Lloyd Lalumondier (most people today pronounce the name “lahmun’deer”)was versatile and soaked up all the music he could, not only from the old-time fiddlers in his community such as Jess Drury and Vallé Winters, but from fiddling at dances and swapping tunes with other fiddlers, radio, records, and other venues. He also enjoyed playing one or two “Cajun” dance tunes, even though this twentieth-century music form from Louisiana was different from the old Missouri French music he grew up with. In his early days, he fiddled with several country bands that played on live radio shows and for old-time dances in the old French district. He could recall with great detail the customs of the French community’s dance traditions in comparison with the traditions of other groups; in his region, the original French musical heritage was overlaid and sorted into not only the early Kentucky and Virginia-type Scotch-Irish fiddlers but with the many German-speaking immigrant musicians who in some ways came to dominate the communities in this area of along the Mississippi River south of St. Louis.

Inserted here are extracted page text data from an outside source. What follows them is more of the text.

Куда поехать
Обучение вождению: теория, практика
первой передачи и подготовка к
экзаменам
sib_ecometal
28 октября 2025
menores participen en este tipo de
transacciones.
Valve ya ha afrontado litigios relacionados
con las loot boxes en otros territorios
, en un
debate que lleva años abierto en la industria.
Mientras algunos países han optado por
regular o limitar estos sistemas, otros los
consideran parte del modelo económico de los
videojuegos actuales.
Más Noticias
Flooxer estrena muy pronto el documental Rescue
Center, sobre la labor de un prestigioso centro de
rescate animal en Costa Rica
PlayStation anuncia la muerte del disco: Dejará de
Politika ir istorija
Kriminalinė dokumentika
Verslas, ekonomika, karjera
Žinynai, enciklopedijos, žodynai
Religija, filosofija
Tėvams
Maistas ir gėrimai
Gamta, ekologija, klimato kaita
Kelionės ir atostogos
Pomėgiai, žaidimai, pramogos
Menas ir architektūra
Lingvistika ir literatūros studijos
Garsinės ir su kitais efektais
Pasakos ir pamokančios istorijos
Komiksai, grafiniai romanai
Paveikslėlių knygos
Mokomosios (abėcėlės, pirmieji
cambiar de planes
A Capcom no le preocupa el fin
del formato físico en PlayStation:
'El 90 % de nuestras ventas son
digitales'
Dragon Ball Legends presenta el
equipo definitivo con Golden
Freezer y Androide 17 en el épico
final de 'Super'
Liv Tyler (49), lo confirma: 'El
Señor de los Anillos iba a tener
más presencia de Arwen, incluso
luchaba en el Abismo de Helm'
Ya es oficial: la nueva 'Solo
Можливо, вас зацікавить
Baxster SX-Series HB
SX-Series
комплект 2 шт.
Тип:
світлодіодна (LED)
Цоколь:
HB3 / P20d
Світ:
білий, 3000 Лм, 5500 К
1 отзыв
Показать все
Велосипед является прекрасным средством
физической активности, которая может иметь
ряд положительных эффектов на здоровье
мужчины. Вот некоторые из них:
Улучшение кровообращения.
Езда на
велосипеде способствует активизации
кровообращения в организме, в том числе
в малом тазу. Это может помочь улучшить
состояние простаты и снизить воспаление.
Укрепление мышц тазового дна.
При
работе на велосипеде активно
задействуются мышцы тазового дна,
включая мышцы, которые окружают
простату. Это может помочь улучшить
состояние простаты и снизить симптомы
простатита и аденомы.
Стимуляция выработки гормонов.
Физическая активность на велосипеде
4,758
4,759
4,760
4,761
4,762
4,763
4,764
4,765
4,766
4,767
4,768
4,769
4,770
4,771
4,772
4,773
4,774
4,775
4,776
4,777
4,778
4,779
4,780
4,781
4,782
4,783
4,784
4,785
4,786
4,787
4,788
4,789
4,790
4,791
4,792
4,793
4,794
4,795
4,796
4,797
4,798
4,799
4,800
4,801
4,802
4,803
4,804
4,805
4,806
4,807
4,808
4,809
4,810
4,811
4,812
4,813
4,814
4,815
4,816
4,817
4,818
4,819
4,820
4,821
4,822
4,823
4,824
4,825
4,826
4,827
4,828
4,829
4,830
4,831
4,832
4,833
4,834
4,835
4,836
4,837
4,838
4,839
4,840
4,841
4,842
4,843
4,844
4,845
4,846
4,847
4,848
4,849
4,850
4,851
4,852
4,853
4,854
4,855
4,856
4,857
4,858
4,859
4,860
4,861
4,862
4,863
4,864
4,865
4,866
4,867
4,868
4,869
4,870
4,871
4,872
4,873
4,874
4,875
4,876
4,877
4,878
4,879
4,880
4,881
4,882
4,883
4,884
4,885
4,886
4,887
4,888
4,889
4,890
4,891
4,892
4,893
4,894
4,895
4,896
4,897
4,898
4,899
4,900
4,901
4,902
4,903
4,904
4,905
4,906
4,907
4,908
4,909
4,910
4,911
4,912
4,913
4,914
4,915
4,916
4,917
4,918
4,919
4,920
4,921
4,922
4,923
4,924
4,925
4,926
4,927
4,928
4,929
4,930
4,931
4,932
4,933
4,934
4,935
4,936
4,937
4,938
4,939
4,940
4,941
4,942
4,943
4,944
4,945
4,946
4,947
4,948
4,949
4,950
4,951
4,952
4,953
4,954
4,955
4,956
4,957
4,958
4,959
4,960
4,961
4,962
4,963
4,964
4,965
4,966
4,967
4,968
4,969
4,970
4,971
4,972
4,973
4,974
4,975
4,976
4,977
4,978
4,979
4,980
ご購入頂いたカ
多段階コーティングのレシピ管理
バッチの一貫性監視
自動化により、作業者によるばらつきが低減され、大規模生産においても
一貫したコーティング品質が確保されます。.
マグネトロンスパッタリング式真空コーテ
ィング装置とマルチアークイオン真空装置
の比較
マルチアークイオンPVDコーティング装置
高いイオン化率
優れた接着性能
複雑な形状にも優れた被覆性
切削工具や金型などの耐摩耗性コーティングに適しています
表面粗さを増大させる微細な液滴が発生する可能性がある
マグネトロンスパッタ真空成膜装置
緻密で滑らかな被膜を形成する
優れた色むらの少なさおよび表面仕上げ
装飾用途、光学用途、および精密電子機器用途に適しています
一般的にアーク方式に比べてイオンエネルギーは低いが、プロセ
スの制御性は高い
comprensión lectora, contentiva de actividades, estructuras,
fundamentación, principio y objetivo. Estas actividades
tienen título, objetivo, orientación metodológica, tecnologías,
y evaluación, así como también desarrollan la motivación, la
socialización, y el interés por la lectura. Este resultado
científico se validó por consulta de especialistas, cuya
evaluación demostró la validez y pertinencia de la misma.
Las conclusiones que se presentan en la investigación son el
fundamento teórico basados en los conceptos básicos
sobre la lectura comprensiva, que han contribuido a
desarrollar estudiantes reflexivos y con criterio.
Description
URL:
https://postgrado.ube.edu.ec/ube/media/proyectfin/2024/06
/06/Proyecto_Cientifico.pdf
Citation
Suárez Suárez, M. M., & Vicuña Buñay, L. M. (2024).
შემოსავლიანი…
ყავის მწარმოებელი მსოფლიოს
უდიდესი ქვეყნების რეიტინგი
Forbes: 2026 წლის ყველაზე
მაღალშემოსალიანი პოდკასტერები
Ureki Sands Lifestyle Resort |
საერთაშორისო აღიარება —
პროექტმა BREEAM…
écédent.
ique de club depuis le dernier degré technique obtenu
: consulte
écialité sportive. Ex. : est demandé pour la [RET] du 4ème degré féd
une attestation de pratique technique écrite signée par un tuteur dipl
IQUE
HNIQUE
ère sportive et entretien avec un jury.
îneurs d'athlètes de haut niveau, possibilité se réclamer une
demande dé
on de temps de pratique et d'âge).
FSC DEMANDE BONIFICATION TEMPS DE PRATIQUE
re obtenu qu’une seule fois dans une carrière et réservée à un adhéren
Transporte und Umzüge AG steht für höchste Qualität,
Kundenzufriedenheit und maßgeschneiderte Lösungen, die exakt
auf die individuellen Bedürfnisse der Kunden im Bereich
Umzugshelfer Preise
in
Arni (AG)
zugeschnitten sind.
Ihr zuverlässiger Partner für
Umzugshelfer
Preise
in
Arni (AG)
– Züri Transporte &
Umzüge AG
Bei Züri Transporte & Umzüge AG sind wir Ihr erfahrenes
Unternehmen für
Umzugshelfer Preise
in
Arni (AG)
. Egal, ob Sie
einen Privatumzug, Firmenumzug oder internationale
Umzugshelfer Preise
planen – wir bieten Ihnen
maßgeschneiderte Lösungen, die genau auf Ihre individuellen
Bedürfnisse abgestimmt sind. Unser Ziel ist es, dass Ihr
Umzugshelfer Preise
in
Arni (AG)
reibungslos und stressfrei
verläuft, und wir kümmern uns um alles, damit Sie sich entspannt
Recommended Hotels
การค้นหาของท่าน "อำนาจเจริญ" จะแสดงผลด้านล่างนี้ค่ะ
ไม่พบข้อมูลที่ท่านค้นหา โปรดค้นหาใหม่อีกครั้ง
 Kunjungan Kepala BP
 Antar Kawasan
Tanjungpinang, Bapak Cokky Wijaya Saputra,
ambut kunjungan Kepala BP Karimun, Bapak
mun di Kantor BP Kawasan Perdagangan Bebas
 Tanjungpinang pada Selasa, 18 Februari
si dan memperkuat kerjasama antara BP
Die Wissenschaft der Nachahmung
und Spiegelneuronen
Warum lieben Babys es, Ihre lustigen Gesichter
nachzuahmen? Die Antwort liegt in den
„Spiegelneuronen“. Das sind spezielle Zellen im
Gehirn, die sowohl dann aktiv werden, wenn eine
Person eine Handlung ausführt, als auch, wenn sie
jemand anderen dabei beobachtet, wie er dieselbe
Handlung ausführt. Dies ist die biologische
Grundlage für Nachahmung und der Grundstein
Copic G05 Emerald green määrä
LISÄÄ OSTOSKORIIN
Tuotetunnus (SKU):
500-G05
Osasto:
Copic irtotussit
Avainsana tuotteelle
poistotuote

Lloyd loved playing twin fiddle and loved waltzes. He was a born teacher, and was able to convey complicated fiddling techniques to others. I met Lloyd Lalumondier in the early 1980s at a spring dance and fiddlers’ get-together at the senior citizen’s center in Potosi. Like other seasoned fiddlers, he would lead a set of tunes for the dancing (in the lineup of fiddlers willing to do so), and then repair to a back room or the basement to pile into a hot session of hard-core fiddling. I shared Lloyd’s enjoyment of waltzes and playing twin fiddle, and we became friends.
I visited Lloyd and Georgena a number of times and on one occasion Georgena prepared her “bouillon” recipe and we enjoyed a classic Missouri French meal together before a good session of fiddling and talking. As I was preparing a 2012 book, “Play Me Something Quick and Devilish” (University of Missouri Press), I turned to Lloyd Lalumondier as my guide through the old French communities and their music, and his own saga anchors the chapter on French-American fiddling in the book.
In his final years, only fiddle music seemed to rouse him from the grasp of dementia. He never quite recovered from Georgena’s death. In Mission, Daria arranged for the fiddler and fiddle teacher Pat Ireland to meet with Lloyd and give him some “fiddle lessons,” which helped keep Lloyd’s mind active. I last saw Lloyd, who I valued greatly as a friend and fiddling colleague, in Kansas City’s Swope Park in the fall of 2014, when Daria and Mike brought him to a fiddle history program I presented with Kathy Gordon and Russ Ravert. While he could no longer play with the marvelous grace and power of his younger years, he brightened as we visited and played some of the old tunes together with Pat.
In addition to his great fiddle music and illuminating anecdotes, I remember Lloyd’s quick wit, subtle jokes (always delivered with a twinkle in his eye), and his big smile, always ready for a visit and a tune. Rest in peace.